Every time you do a translation, you are creating a unique piece of work. Quoting David Bellos, “Give a hundred competent translators a page to translate, and the chances of any two versions being identical are close to zero.” This is because each of us contributes a unique combination of knowledge, experience, and technique. This post focuses on improving the technique-side of the job by letting the right hemisphere of our brain (and thus valuable inner resources) go on stage.
Left Brain, Right Brain
Most people agree that their best creative ideas strike them while they are in one of the so-called “Three Bs” (bus, bed, bath). Only about 3% of all creative ideas occur at work, with the remaining 97% developing while walking, on the street, hanging around with friends.
The reason why creative ideas sparkle when we are relaxed or engaged in other, most often totally unrelated activities, appears to be that, in those situations, we are using the right hemisphere of our brains more actively. Even when recent research has made groundbreaking discoveries in this respect, and has definitely debunked the myth of “right-brained” and “left-brained” personality types, it has shown that this division of labor allows each hemisphere to work semi-independently and take different approaches to the same problem. While the left hemisphere is more focused on details, the right hemisphere is better at perceiving overall patterns. The left hemisphere is logical, sequential, rational, analytical, and looks at parts, with the right one behaving more randomly, intuitively, holistically, synthesizing, and looking at wholes.
Translating is, after all, more of a creative process than many would think
You definitely need your left hemisphere when translating; grasping exact meanings, finding the right words, ordering them in the correct order are all left-brain tasks. Occasionally, however, even for these tasks, you need to allow your creative side to run free because dictionaries, encyclopedias, and other resources do not always readily provide you with the solution you are looking for. You cannot do an essentially creative job using your left brain only.
For your left brain, everything needs to be black and white. But you know that, when you are writing, trying to give your text a natural flavor, or restructuring a phrase in a more freely fashion so that it will not sound foreign to a reader, you can have a full range of rainbow colors. This drives your left brain absolutely crazy, as it desperately tries to pigeon-hole what you do into black and white. And, of course, it fails. In those instances, your right hemisphere is required to step in.
Has it ever happened to you that you get so caught up in looking for a specific word that you miss the big picture until you take a break and go walk your dog? Or that you wake up right in the middle of the night, and suddenly come to understand what that seemingly inarticulate phrase meant? At those times, you have pushed your left hemisphere into the background, and let the right one step up. Translating involves a lot of thinking, mulling over, and weighing up, and you’ve probably noticed just how much clearer your mind is after a break of some sort, esp. one in which you do not think about work at all. A break appears to be particularly important in improving our ability to have insights (the ‘aha’ moment, when something that did not make sense suddenly becomes clear). It is non-linear problem solving, and that is the way we solve many complex problems.

Source material
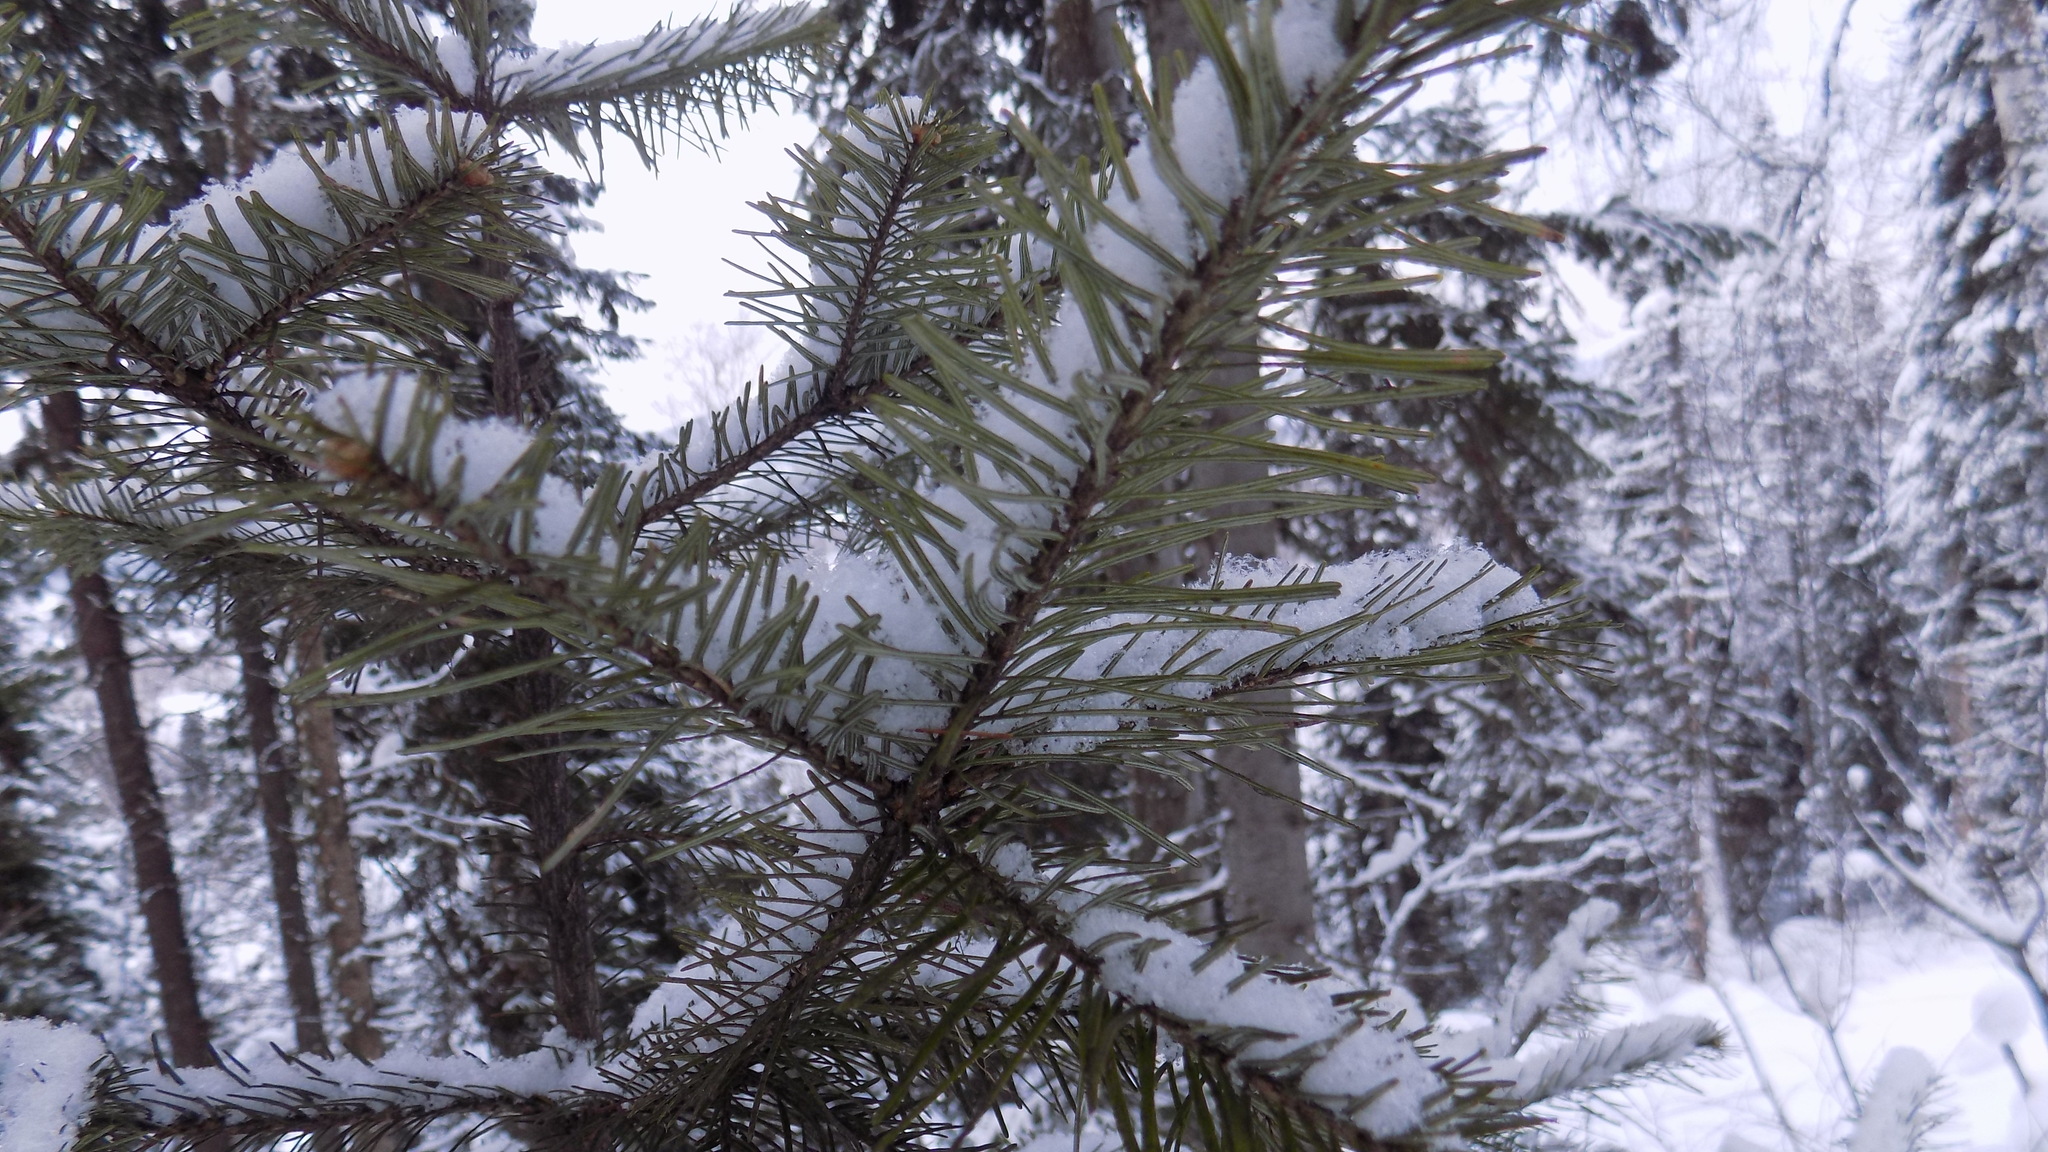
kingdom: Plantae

Given request
Continue the article on translation and the two halves of the brain, starting right after its last sentence.

Answer to the task
Unleashing the creative potential of your brain
If what you are doing is driving you nuts, stop the (bullying) left side of your brain and invite your (shy) right hemisphere to work. This will allow you to see the big picture, the connections between isolated pieces of information. You need to find the path to your right brain in order to tackle the same job in a totally different way.
Take a break, if only a small one. Get some rest, you can just lie on the floor and relax your back for a few minutes; it may make a big difference. Alternatively, you can get out of the house for a walk. Go jogging. Jump, run, or otherwise put your body on the move. Do some gardening (this works wonders for me). Or, you can listen to music, or better yet, play it! Or use humor! Laughter sets you free from the tyrannical rule of logic and linearity. You will soon find out what works best for you.
Doing this will allow you to:
Keep a rested mind, so as not to get stuck with the wrong answers.
Keep a quiet mind, to be able to notice the subtle brain signals occurring when you are close to solving a problem by insight (the ‘aha’ moment).
Keep a happy mind, an open mind, which will trigger a broader awareness of internal information, allowing access to the signals immediately preceding the ‘aha’ moment.
Take critical distance— the farther away from an idea, the fewer details you hold in your mind, and the more context you can perceive.
We definitely need both sides of our brain at work. The trick consists in knowing how to easily shift from one to the other.
The Truth About The Left Brain / Right Brain Relationship, by Tania Lombrozo, December 02, 2013, Accessed 05 April 2014.
Una mente, dos cerebros, by Proyéctate ahora,21 March 2011, Accessed 03 April 2014.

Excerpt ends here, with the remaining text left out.